> Even the telco's breakout of a DS-3 takes more space than you think.How would you troubleshoot one DS0? (Very carefully I'd imagine)
In software, naturally. A physical DS0 needn't exist.
(I can all ready imagine the Inermod/crosstalk, RFI of all those DSP's crammed into a confined space..brrr)
Why would you do something that crazy? You could put 8 high-end DSPs on a half-height PCI card and have each one handle a DS2's worth of channels (up to 96) and then have the 8th do general housekeeping of the entire DS3 and PCI interface. Why would you use one DSP per channel?
-A.
Andrew's points are correct.
There exist already cards that will do this, that are even PCI (CPCI, though.) They tend to be crazy expensive despite relatively inexpensive parts, as has already been noted. They also tend to be surrounded in marketing gobbledy-gook that makes it impossible to determine the true capabilities of the equipment without getting a 'sales engineer' to cut through the BS and tell you what the card actually does. And as a last nail in the coffin, typically these boards are part of larger "architectures" which are impossible to purchase in individually useful or programmable components. ("OH! You want the SOFTWARE LICENSE, then, as well! That's a separate contract and price sheet!")

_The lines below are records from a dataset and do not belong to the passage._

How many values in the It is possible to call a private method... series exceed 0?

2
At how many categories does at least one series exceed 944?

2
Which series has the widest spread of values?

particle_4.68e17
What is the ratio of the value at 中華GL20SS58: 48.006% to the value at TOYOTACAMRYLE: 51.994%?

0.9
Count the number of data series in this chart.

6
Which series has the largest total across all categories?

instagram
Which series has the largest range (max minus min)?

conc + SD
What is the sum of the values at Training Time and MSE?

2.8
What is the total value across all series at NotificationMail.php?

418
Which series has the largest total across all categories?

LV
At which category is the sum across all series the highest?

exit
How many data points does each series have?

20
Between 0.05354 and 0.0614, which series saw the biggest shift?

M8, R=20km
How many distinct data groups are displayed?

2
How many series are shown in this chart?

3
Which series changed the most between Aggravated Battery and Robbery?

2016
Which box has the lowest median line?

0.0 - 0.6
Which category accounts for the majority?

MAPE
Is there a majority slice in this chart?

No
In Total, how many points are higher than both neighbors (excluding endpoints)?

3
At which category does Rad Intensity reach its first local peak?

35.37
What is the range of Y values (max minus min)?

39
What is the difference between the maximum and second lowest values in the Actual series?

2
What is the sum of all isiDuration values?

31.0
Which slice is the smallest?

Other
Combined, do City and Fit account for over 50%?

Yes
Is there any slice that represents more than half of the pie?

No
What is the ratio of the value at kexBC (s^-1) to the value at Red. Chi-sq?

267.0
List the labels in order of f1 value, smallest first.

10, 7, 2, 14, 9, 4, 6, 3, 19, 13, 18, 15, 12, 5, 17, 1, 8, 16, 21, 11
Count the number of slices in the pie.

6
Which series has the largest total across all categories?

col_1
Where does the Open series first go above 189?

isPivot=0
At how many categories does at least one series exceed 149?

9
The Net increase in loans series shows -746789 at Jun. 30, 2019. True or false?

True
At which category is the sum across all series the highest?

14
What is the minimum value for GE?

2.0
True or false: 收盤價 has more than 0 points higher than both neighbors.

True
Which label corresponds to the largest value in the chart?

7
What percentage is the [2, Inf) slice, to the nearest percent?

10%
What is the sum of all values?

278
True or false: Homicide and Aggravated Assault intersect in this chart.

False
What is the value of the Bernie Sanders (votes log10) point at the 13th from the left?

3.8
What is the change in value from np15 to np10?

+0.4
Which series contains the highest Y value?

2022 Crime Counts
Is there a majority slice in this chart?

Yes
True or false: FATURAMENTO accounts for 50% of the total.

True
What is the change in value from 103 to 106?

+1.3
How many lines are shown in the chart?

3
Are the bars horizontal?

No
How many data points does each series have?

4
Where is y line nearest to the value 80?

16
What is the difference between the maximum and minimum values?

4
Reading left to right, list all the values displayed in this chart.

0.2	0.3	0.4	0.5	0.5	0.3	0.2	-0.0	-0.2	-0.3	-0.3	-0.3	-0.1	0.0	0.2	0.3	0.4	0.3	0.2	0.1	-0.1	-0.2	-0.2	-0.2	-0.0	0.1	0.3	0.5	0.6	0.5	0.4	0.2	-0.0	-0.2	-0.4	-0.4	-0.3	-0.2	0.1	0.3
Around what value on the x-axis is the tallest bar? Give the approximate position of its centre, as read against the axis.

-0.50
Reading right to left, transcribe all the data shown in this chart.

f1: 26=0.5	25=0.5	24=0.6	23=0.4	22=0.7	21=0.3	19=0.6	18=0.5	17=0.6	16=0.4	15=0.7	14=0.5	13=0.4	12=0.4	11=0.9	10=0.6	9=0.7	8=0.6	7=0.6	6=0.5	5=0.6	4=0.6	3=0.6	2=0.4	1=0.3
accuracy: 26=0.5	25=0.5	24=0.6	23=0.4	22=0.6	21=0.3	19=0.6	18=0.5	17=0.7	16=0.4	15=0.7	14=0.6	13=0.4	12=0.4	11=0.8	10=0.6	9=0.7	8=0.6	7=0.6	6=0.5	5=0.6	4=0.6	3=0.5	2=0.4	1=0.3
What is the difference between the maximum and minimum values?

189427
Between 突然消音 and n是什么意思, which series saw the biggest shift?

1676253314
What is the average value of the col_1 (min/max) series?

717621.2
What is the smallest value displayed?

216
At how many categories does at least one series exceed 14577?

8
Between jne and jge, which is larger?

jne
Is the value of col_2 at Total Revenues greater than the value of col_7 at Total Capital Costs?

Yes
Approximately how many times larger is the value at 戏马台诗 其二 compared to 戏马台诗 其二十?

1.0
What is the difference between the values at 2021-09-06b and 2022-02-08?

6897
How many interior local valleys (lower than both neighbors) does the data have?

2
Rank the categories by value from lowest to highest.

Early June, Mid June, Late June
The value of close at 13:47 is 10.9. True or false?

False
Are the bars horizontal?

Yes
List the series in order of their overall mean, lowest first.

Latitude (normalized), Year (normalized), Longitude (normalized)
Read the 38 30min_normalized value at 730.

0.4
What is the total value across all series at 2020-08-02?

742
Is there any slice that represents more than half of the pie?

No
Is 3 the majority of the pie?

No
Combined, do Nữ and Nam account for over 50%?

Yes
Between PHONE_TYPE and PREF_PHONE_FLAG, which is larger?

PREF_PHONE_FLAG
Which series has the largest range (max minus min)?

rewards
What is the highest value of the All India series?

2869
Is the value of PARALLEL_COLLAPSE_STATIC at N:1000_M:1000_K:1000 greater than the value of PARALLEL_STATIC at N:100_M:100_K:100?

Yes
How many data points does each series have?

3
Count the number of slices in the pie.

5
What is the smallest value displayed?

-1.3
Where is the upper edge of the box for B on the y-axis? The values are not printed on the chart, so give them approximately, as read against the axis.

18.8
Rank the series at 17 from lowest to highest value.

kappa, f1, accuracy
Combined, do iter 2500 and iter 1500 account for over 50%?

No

We here in the Asterisk community sometimes fail to see the larger possibilities that surround us, and focus only on what the hobbyist or single IT person working alone can afford and understand. The telephony hardware market is huge, and has an impressive array of vendors producing some really nice cards. Alas, most of them are overpriced because of the niche nature of some of this gear - if you spend $300,000 developing the hardware, software, and certifications for a card then you can't charge $750 for it, even though that might be the cost of the chips and manufacturing.
We (the * community) have this single-minded focus because of the items I mention in paragraph 1. If it's too difficult to understand, purchase, or if it's too much money to afford experimentation, we won't use it. That's a shame, since I think there could be some really cool parallel-CPU stuff done with third party cards (encryption, transcoding, echo cancellation, faxing) if they became more available and approachable by the open-source community. Look at the neat stuff that OpenBSD does with the PCI-based encryption cards.
I expect a DS-3's worth of physical and transcoding traffic can be pushed through a PCI bus machine and into Asterisk, if the appropriate amount of 'real' development was put towards the effort. ('real' in this context equals a team of developers working full time, for money.) I have some doubts if it could be marketed and sold in a cost-effective manner by anyone other than Digium at this point, though, so it's a moot point.
There have been discussions here on this list already on the availability of boards like SBEI's channelized DS-3 card (they've been a reasonably approachable vendor.) All that we need is what Andrew describes (a few high-end DSP's on a card) and the software extensions to glue all of that into Asterisk. Markets exist for such a combination(I know - I've been in three firms now that would have bought such a system) but the real revenues are out there in the land of slick salespeople and big trade show booths, which jack up the prices out of the range where anyone running Asterisk would be interested. I think if that could be delivered for $5000 (not including the PC) then there would be some buyers. Compare against buying a used (not new) Cisco DS-3 card for a 58xx or a Quintum or a Nuera with the same capacity. I will say that the big problem with this whole discussion is that when you reach DS-3 levels, running PRI just isn't elegant (but certain it's possible.) Implementing SS7 on Asterisk is a much larger issue, and more fraught with danger. That being said, I can also get M-13 DS3-to-T1 muxes pretty cheap these days, so just the space savings of a DS3 into a single Asterisk box still makes it look appealing versus a slew of PRI's and associated card madness.
I don't expect any real comments to come out of this post, and I'm uncertain why I even made it. The people reading this list (you know who you are - Hi, guys!) who have an interest in high-density Asterisk installations have not and will not ever post to this list directly. There are dozens of companies in this situation (ssssssh! It's a secret that they run Asterisk! What embarrassment that an RBOC was using <gasp> OPEN SOURCE!) and it's a shame that this type of platform will not be developed due to everyone's reluctance to practice what they preach with open source information.
Anyone want to fund an egg or a chicken?